WIN it today (Wednesday) or University of the Philippines (UP) faces the specter of an abyss too deep and too dangerous to slog.
That’s how crucial Wednesday’s Game 2 is for the Maroons when they battle the perennially dangerous Ateneo Blue Eagles.
The 6 p.m. game at the MOA Arena in Pasay City is practically UP’s most opportune time to nab it to nail the University Athletic Association of the Philippines basketball crown and end a title drought spanning almost four decades.
It would be an achievement for UP that is liberally laced with history—and more.
A win would hand UP the rare honor of halting Ateneo’s fourth straight title in five years, which started to take form when the Blue Eagles quickly toppled foes like bowling pins from the get-go.
But when the Maroons butted in to end the Eagles’ 39-game winning run starting in 2018, not only did the bubble burst for Ateneo—it also unmasked kinks in the defending champion’s armor.
The Blue Eagles would panic when confronted by UP with an airtight defense, especially at crunch time.
The Blue Eagles would prove vulnerable when using their zone defense, a fact that Ateneo coach Tab Baldwin himself had acknowledged—grudgingly.

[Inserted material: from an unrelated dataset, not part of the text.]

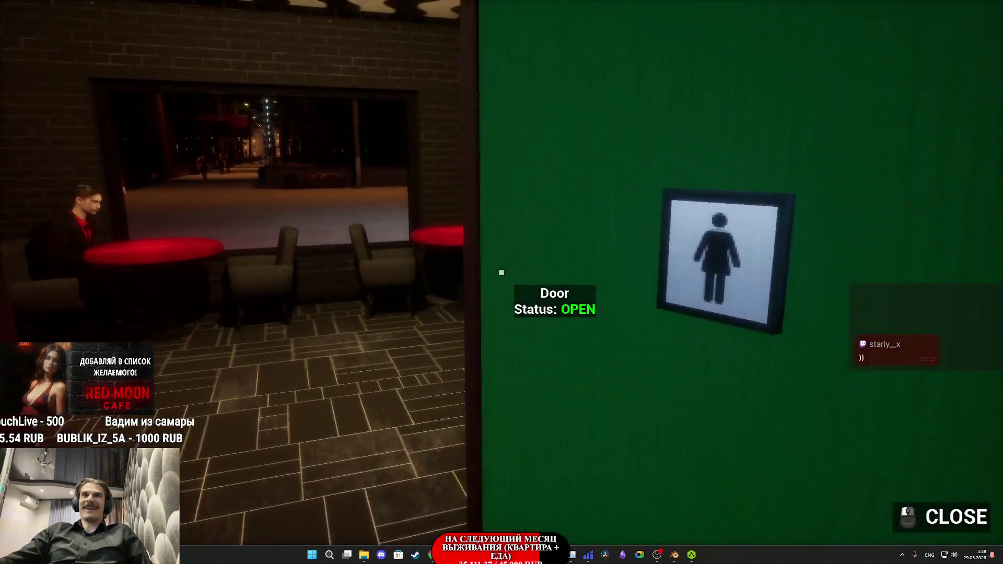
pyautogui.press('w')
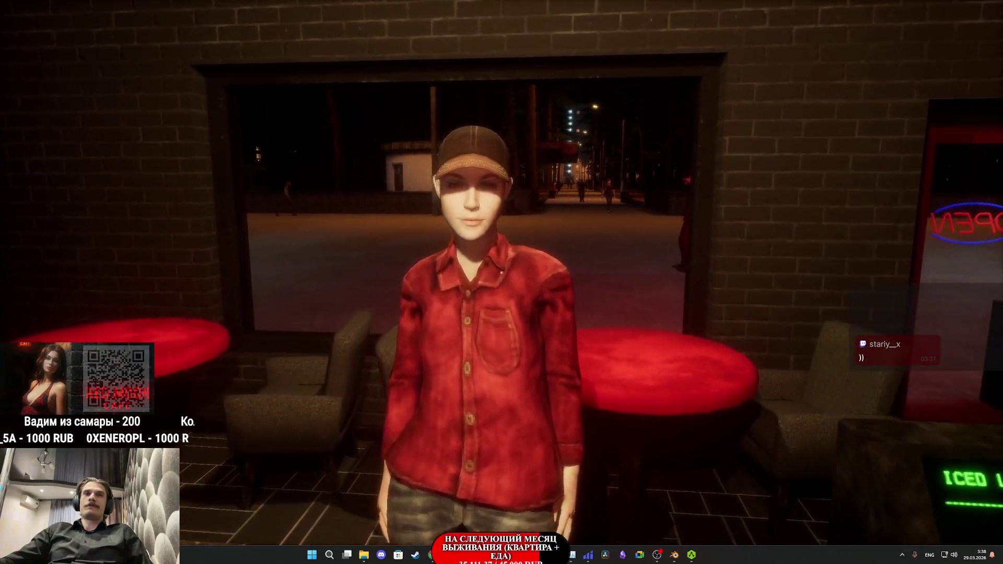
pyautogui.press('w')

“I was too stubborn not to admit it,” said Baldwin after losing to UP twice already this season.
Yes, the Eagles had appeared too unwilling to adapt to situations, becoming virtual captives of Baldwin’s bookish style of coaching that’s too textured it tends to succumb to unchartered patterns.
Thus, in a manner of speaking, Ateneo’s crown courts outright disaster today as UP is out to grab it with a mindset that says it’s now or never.
Amazingly, Goldwyn Monteverde has been giving Baldwin the headache he’s never had in ages—and Goldwyn is a mere rookie coach of UP.
If Goldwyn must splash UP’s locker room walls today with the words, “This is for Year 1986, the last time the Maroons won the UAAP basketball championship,” I will agree 100 percent.
That’s a battle cry too powerful to ignore.
It can move mountains, stop a tsunami.
It can definitely goad the Maroons to win the Game 2 title-clincher because a deciding Game 3 might prove to be UP’s street of no return aka funeral.
Almost always, experience prevails in a no-more-tomorrow decider.
THAT’S IT The election is over. When things don’t go our way, continue to trust God. Believe that God is sovereign over all things. Let’s move on.